begin RECORDS FOR THIS TASK

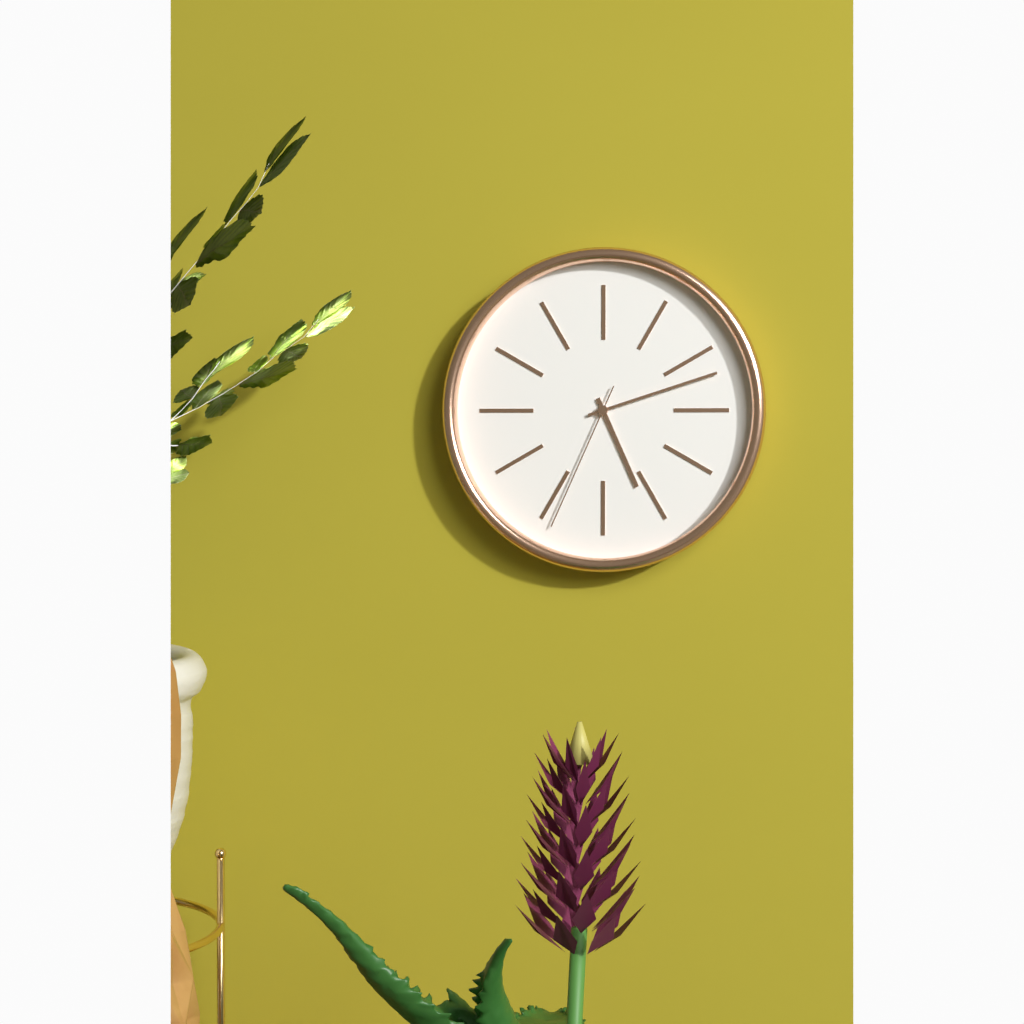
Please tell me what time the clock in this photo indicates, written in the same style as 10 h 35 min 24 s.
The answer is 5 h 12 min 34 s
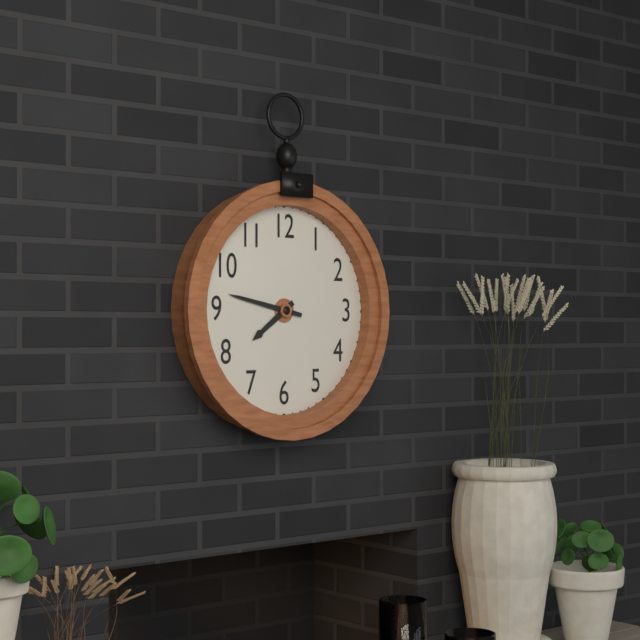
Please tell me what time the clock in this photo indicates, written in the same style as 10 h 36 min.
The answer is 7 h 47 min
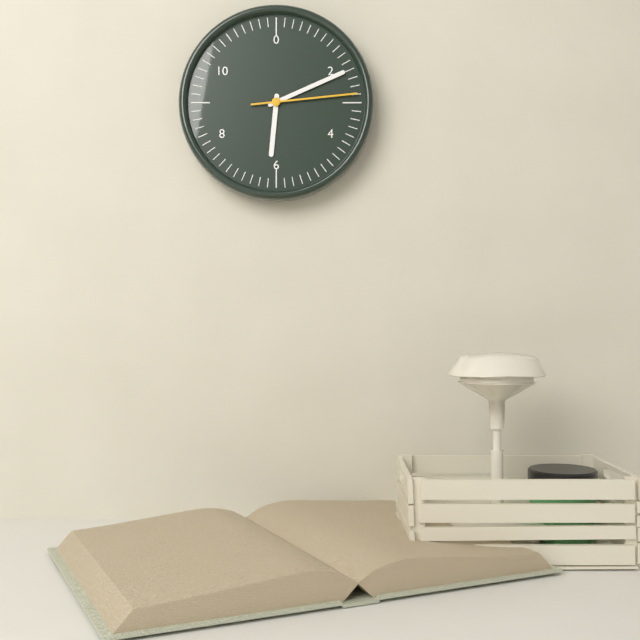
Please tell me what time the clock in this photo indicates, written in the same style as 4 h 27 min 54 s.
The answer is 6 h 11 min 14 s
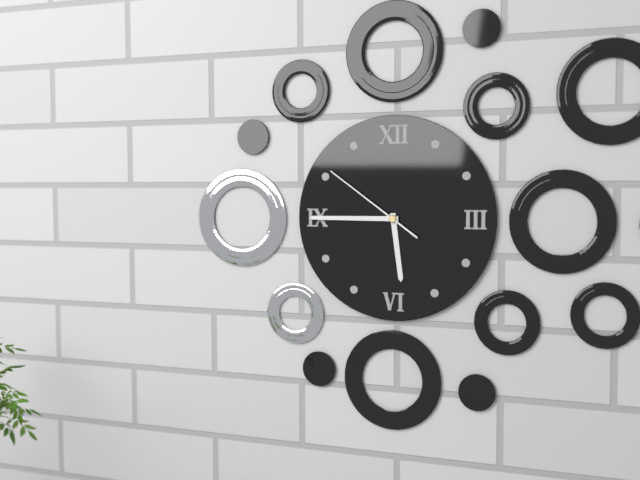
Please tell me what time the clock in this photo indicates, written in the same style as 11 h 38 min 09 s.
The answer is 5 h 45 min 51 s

end RECORDS FOR THIS TASK
begin RECORDS FOR THIS TASK

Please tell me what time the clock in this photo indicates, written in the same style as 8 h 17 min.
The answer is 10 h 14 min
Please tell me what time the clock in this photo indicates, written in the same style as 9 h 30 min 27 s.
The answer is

end RECORDS FOR THIS TASK
begin RECORDS FOR THIS TASK

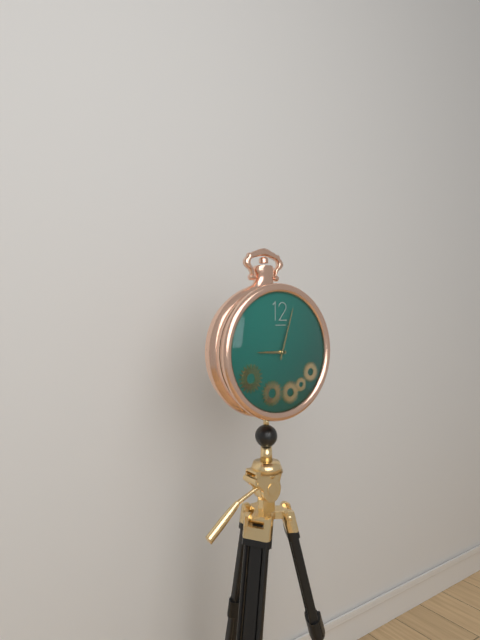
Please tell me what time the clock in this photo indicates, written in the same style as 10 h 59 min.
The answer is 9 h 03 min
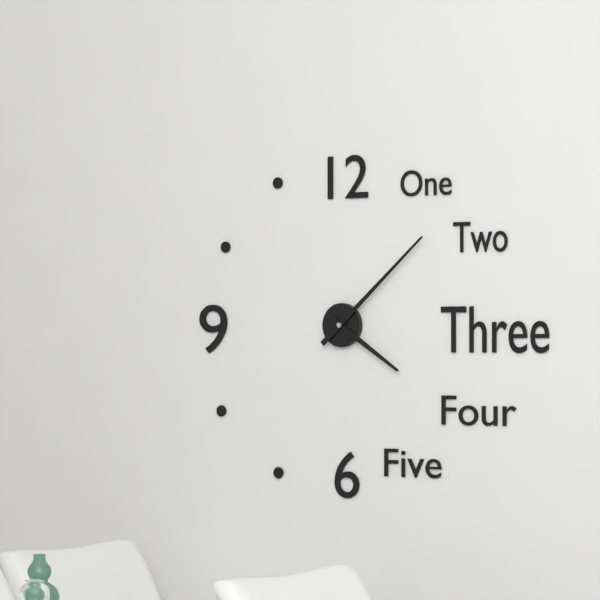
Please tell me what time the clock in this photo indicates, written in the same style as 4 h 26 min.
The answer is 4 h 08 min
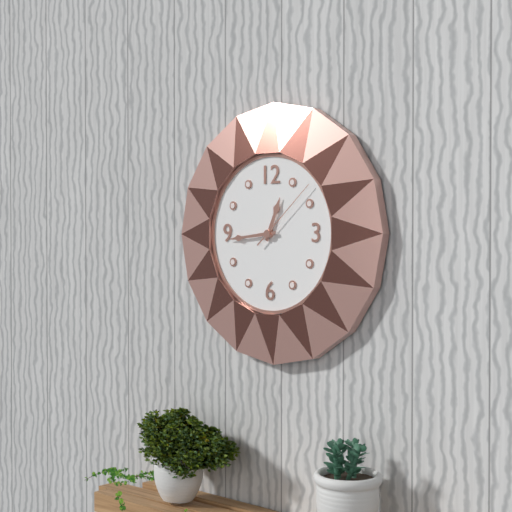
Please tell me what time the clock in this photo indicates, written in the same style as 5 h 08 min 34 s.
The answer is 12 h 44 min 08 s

end RECORDS FOR THIS TASK

EXERCISE AIM
Reproduce the rows above word for word, starting with the line that contains "35 min 24 s." and going on through the line that contains "The answer is 7 h 47 min". Leave the pictures out.

OUTPUT
Please tell me what time the clock in this photo indicates, written in the same style as 10 h 35 min 24 s.
The answer is 5 h 12 min 34 s
Please tell me what time the clock in this photo indicates, written in the same style as 10 h 36 min.
The answer is 7 h 47 min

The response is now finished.